The first and second plug terminals 160, 162 form a mirrored
terminal pair that has bilateral symmetry about the longitudinal
axis X and are substantially parallel to the longitudinal axis X
and each other. In the illustrated embodiment, the distance between
the first planar portion and the second planar portion is 2.85 mm,
center to center. The inventors have observed through data obtained
from computer simulation that the mirrored parallel receptacle
terminals and plug terminals have a strong effect on the high speed
electrical properties, such as impedance and insertion loss, of the
wire cable assembly. The first and second inner conductors 102, 104
of the wire cable 100 are attached to the attachment portions 144
of the first and second plug terminals 160, 162 using an ultrasonic
welding process.
As illustrated in FIG. 8, the first and second plug terminals 160,
162 and the first and second receptacle terminals 132, 134 are
oriented in the plug and receptacle connectors 128, 130 so that
when the plug and receptacle connectors 128, 130 are mated, the
major widths of the first and second receptacle terminals 132, 134
are substantially perpendicular to the major widths of the first
and second plug terminals 160, 162. As used herein, substantially
perpendicular means that the major widths are .+-.15.degree. of
absolutely perpendicular. The inventors have observed that this
orientation between the first and second plug terminals 160, 162
and the first and second receptacle terminals 132, 134 has strong
effect on insertion loss. Also, when the plug and receptacle
connectors 128, 130 are mated, the first and second receptacle
terminals 132, 134 overlap the first and second plug terminals 160,
162. The plug and receptacle connectors 128, 130 are configured so
that only the first and second contact points 138, 142 of the first
and second receptacle terminals 132, 134 contacts the planar blade
portion of the first and second plug terminals 160, 162 and the
contact area defined between the first and second receptacle
terminals 132, 134 and the first and second plug terminals 160, 162
is less than the area overlapped between the first and second
receptacle terminals 132, 134 and the first and second plug
terminals 160, 162. Therefore, the contact area, sometimes referred
to as the wipe distance, is determined by the area of the first and
second contact points 138, 142 and not by the overlap between the
terminals. Therefore, the receptacle and plug terminals provide the
benefit of providing a consistent contact area as long as the first
and second contact points 138, 142 of the first and second
receptacle terminals 132, 134 are fully engaged with the first and
second plug terminals 160, 162. Because both the plug and
receptacle terminals are a mirrored pair, a first contact area
between the first receptacle terminal 132 and the first plug
terminal 160 and a second contact area between the second
receptacle terminal 134 and the second plug terminal 162 are
substantially equal. As used herein, substantially equal means that
the contact area difference between the first contact area and the
second contact area is less than 0.1 mm.sup.2. The inventors have
observed through data obtained from computer simulation that the
contact area between the plug and receptacle terminals and the
difference between the first contact are a and the second contact
area have a strong impact on insertion loss of the wire cable
assembly.
The first and second plug terminals 160, 162 are not received
within the first and second receptacle terminals 132, 134,
therefore the first contact area is on the exterior of the first
plug terminal 160 and the second contact area is on the exterior of
the second plug terminal 162 when the plug connector 130 is mated
to the receptacle connector 128.
The first and second receptacle terminals 132, 134 and the first
and second plug terminals 160, 162 may be formed from a sheet of
copper-based material. The first and second cantilever beam
portions 136, 140 and the first and second planar portions 164, 166
may be selectively plated using copper/nickel/silver based plating.

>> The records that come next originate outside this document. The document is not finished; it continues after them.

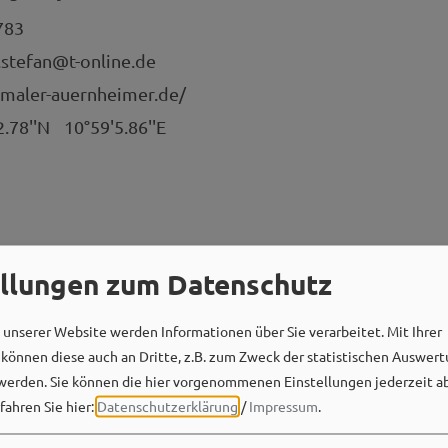
783
stefan@t-online.de
.maler-auernheimer.de/
2.78''N
10°59'5.86''E
ellungen zum Datenschutz
unserer Website werden Informationen über Sie verarbeitet. Mit Ihrer
önnen diese auch an Dritte, z.B. zum Zweck der statistischen Auswert
werden. Sie können die hier vorgenommenen Einstellungen jederzeit a
fahren Sie hier:
Datenschutzerklärung
/
Impressum
.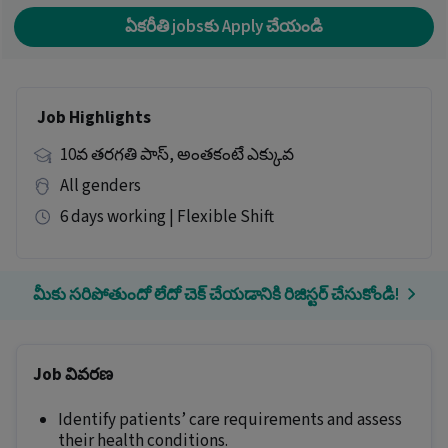
ఏకరీతి jobsకు Apply చేయండి
Job Highlights
10వ తరగతి పాస్, అంతకంటే ఎక్కువ
All genders
6 days working | Flexible Shift
మీకు సరిపోతుందో లేదో చెక్ చేయడానికి రిజిస్టర్ చేసుకోండి!
Job వివరణ
Identify patients’ care requirements and assess
their health conditions.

The terminals may be plated to a 5 skin thickness. The first and
second receptacle terminals 132, 134 and the first and second plug
terminals 160, 162 are configured so that the receptacle connector
128 and plug connector 130 exhibit a low insertion normal force of
about 0.4 Newton (45 grams). The low normal force provides the
benefit of reducing abrasion of the plating during
connection/disconnection cycles.
As illustrated in FIG. 8, the plug connector 130 includes a plug
shield 172 that is attached to the outer shield 124 of the wire
cable 100. The plug shield 172 is separated from and longitudinally
surrounds the first and second plug terminals 160, 162 and plug
terminal holder 170. The receptacle connector 128 also includes a
receptacle shield 174 that is attached to the outer shield 124 of
the wire cable 100 that is separated from and longitudinally
surrounds the first and second receptacle terminals 132, 134,
receptacle terminal holder 148 and receptacle terminal cover 152.
The receptacle shield 174 and the plug shield 172 are configured to
slidingly contact one another and when mated, provide electrical
continuity between the outer shields of the attached wire cables
100 and electromagnetic shielding to the plug and receptacle
connectors 128, 130.
As shown in FIG. 8, the plug shield 172 is made of two parts, a
first plug shield 172A and a second plug shield 172B. The first
plug shield 172A includes two pairs of crimping wings, conductor
crimp wings 176 and insulator crimp wings 178, adjacent an
attachment portion configured to receive the wire cable 100. The
conductor crimp wings 176 are bypass-type crimp wings that are
offset and configured to surround the exposed outer shield 124 of
the wire cable 100 when the conductor crimp wings 176 are crimped
to the wire cable 110. The drain wire 120 is electrically coupled
to the first plug shield 172A when the first plug shield 172A is
crimped to the outer shield 124 because the drain wire 120 of the
wire cable 100 is sandwiched between the outer shield 124 and the
inner shield 116 of the wire cable 110. This provides the benefit
of coupling the plug shield 172 to the drain wire 120 without
having to orient the drain wire 120 in relation to the shield
before crimping. Other embodiments of the wire cable may be
envisioned that do not include a drain wire.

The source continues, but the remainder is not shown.